### WHAT THE TASK ASKS
The lines below that include "LINENO" are to be found and copied.

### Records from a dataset

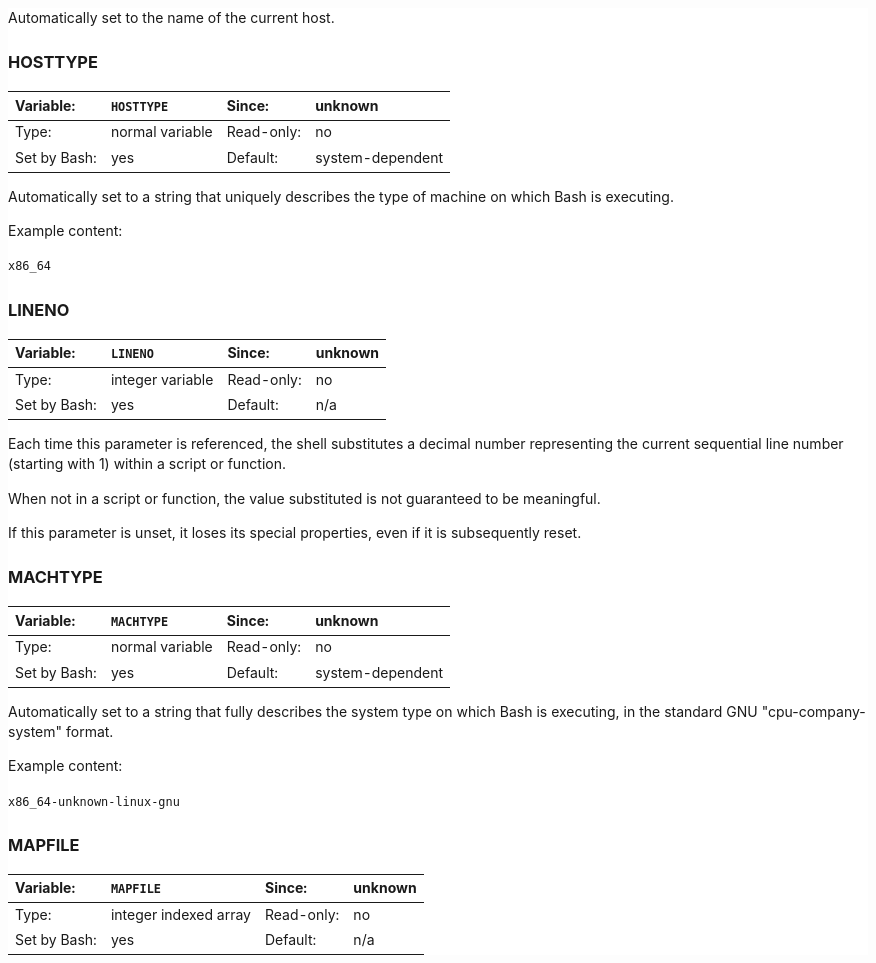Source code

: Automatically set to the name of the current host.

### HOSTTYPE

| Variable:    | `HOSTTYPE`      | Since:     | unknown          |
|:-------------|:----------------|:-----------|:-----------------|
| Type:        | normal variable | Read-only: | no               |
| Set by Bash: | yes             | Default:   | system-dependent |

Automatically set to a string that uniquely describes the type of
machine on which Bash is executing.

Example content:

    x86_64

### LINENO

| Variable:    | `LINENO`         | Since:     | unknown |
|:-------------|:-----------------|:-----------|:--------|
| Type:        | integer variable | Read-only: | no      |
| Set by Bash: | yes              | Default:   | n/a     |

Each time this parameter is referenced, the shell substitutes a decimal
number representing the current sequential line number (starting with 1)
within a script or function.

When not in a script or function, the value substituted is not
guaranteed to be meaningful.

If this parameter is unset, it loses its special properties, even if it
is subsequently reset.

### MACHTYPE

| Variable:    | `MACHTYPE`      | Since:     | unknown          |
|:-------------|:----------------|:-----------|:-----------------|
| Type:        | normal variable | Read-only: | no               |
| Set by Bash: | yes             | Default:   | system-dependent |

Automatically set to a string that fully describes the system type on
which Bash is executing, in the standard GNU "cpu-company-system"
format.

Example content:

    x86_64-unknown-linux-gnu

### MAPFILE

| Variable:    | `MAPFILE`             | Since:     | unknown |
|:-------------|:----------------------|:-----------|:--------|
| Type:        | integer indexed array | Read-only: | no      |
| Set by Bash: | yes                   | Default:   | n/a     |
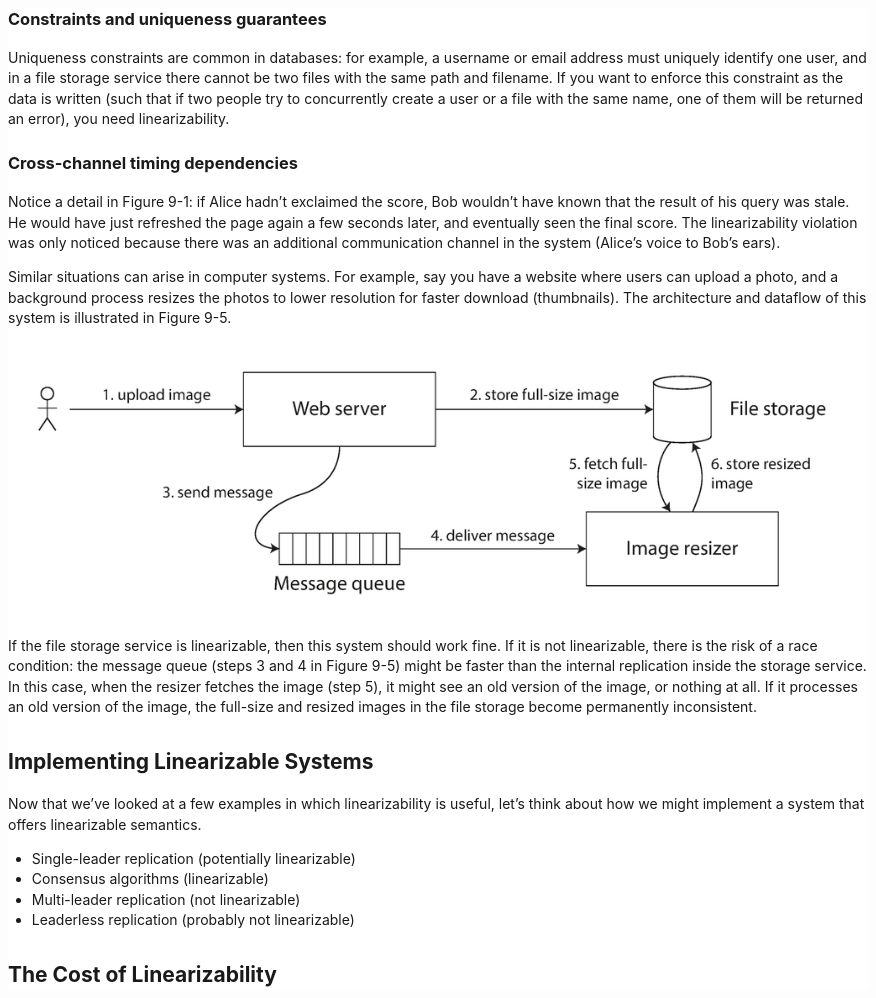 ### Constraints and uniqueness guarantees

Uniqueness constraints are common in databases: for example, a username or email address must uniquely identify one user, and in a file storage service there cannot be two files with the same path and filename. If you want to enforce this constraint as the data is written (such that if two people try to concurrently create a user or a file with the same name, one of them will be returned an error), you need linearizability.

### Cross-channel timing dependencies

Notice a detail in Figure 9-1: if Alice hadn’t exclaimed the score, Bob wouldn’t have known that the result of his query was stale. He would have just refreshed the page again a few seconds later, and eventually seen the final score. The linearizability violation was only noticed because there was an additional communication channel in the system (Alice’s voice to Bob’s ears).

Similar situations can arise in computer systems. For example, say you have a website where users can upload a photo, and a background process resizes the photos to lower resolution for faster download (thumbnails). The architecture and dataflow of this system is illustrated in Figure 9-5.

![Figure 9-5. The web server and image resizer communicate both through file storage and a message queue, opening the potential for race conditions.](chapter-9-5.png)

If the file storage service is linearizable, then this system should work fine. If it is not linearizable, there is the risk of a race condition: the message queue (steps 3 and 4 in Figure 9-5) might be faster than the internal replication inside the storage service. In
this case, when the resizer fetches the image (step 5), it might see an old version of the image, or nothing at all. If it processes an old version of the image, the full-size and resized images in the file storage become permanently inconsistent.

## Implementing Linearizable Systems

Now that we’ve looked at a few examples in which linearizability is useful, let’s think about how we might implement a system that offers linearizable semantics.

* Single-leader replication (potentially linearizable)
* Consensus algorithms (linearizable)
* Multi-leader replication (not linearizable)
* Leaderless replication (probably not linearizable)

## The Cost of Linearizability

### OUTPUT FOR THIS EXERCISE
### LINENO
| Variable:    | `LINENO`         | Since:     | unknown |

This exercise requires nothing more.